───── Source text ─────

Authentication and trust signals
- DKIM and ARC: Verify DKIM signatures and, when available, ARC chains. Store pass or fail with reasons. Use this to downrank spoofed emails.
- SPF alignment: Compute whether the envelope sender aligns with the From domain. Record alignment results to support abuse detection.
- DMARC evaluation: If the sender publishes DMARC, store the policy and whether the message would pass alignment, even if you are the receiver.
High availability and failover
- Multi-MX, multi-region: Ensure your MX targets represent different regions or providers. Test failover by blackholing one MX and measuring acceptance continuity.
- Dual-path ingestion: Keep both webhooks and REST polling available. Switch to polling during network incidents or WAF lockouts.
- Replay pipeline: Build a replay tool that can re-enqueue messages from object storage into the queue for reprocessing.
Operational excellence
- SLIs and SLOs: Define SLIs for time-to-parse, time-to-first-byte on webhook, acceptance rate, and percent of messages with verified DKIM. Set SLOs appropriate to your business flows.
- Alerting: Alert on rising webhook 5xx, queue depth, DLQ rate, and TLS-RPT failures mentioning your MX hosts.
- Runbooks: Document DNS changes, certificate renewals for MTA-STS hostnames, and playbooks for greylisting and throttling from specific sending networks.
Conclusion
Email deliverability for platform engineers is a reliability discipline. Set up DNS correctly, enforce TLS with MTA-STS, and operate a lean webhook that never blocks. Parse MIME in a dedicated stage, persist raw messages, and process idempotently through durable queues. Add observability at each hop and treat deliverability signals like SPF, DKIM, and DMARC as first-class metadata. With the right patterns, inbound email becomes a dependable event source that fuels internal platforms and developer tools.
FAQ
What is the difference between inbound deliverability and spam filtering?
Inbound deliverability is about ensuring the message reaches your MX, your provider accepts it, and your platform processes it reliably. Spam filtering is a classification step that may quarantine or route messages after acceptance. Keep these concerns separate. First guarantee reliable transport and storage, then apply classification and policy.
Should I point my apex domain MX to my inbound provider?
Prefer a delegated subdomain like in.example.com for application ingestion. Keep user mailboxes and corporate mail separate from automated processing. This reduces blast radius, simplifies policy, and prevents your application logic from interfering with human mail workflows.
How do I monitor end-to-end email processing?
Instrument at four layers: DNS and TLS health, SMTP acceptance metrics, webhook or polling latency and error rates, and downstream parsing plus business processing success. Use distributed tracing across webhook, queue, and parser. Consume TLS-RPT to detect transport failures at remote senders and alert when reports spike.
What timeout and retry settings are safe for webhooks?
Keep webhook processing under 500 ms, acknowledge with 2xx promptly, and rely on the queue for the heavy work. If the provider retries, ensure exponential backoff and a maximum retry window that does not exceed your idempotency retention window. Always make your endpoint idempotent using stable message IDs.
How should I handle very large attachments?
Increase webhook body size limits carefully or accept a pointer to stored MIME on the provider. Stream attachments directly to object storage, do not hold them in memory. Scan asynchronously, compute checksums, and move business processing forward only after files are verified and persisted.

───── Provided material ─────

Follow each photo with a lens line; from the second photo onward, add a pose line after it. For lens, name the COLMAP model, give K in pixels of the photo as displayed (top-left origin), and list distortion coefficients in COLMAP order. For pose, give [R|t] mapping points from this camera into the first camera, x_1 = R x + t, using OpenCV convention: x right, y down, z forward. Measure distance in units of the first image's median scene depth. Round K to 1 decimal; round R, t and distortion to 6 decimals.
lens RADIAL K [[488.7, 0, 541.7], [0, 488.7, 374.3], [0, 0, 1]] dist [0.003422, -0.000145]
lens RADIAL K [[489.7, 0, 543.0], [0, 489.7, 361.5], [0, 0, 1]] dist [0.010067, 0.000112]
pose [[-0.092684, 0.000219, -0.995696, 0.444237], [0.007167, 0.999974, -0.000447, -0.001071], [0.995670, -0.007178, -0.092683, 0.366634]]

─────

• [Required work]:
1) According to the email deliverability text, how long should webhook processing take at most?
2) Rewrite the part of the email deliverability text starting at "Instrument at four" and ending at "safe for webhooks?", swapping "distributed tracing" for "end-to-end tracing".

• [Exercise answers]:
1) Under 500 ms.

2)
Instrument at four layers: DNS and TLS health, SMTP acceptance metrics, webhook or polling latency and error rates, and downstream parsing plus business processing success. Use end-to-end tracing across webhook, queue, and parser. Consume TLS-RPT to detect transport failures at remote senders and alert when reports spike.
What timeout and retry settings are safe for webhooks?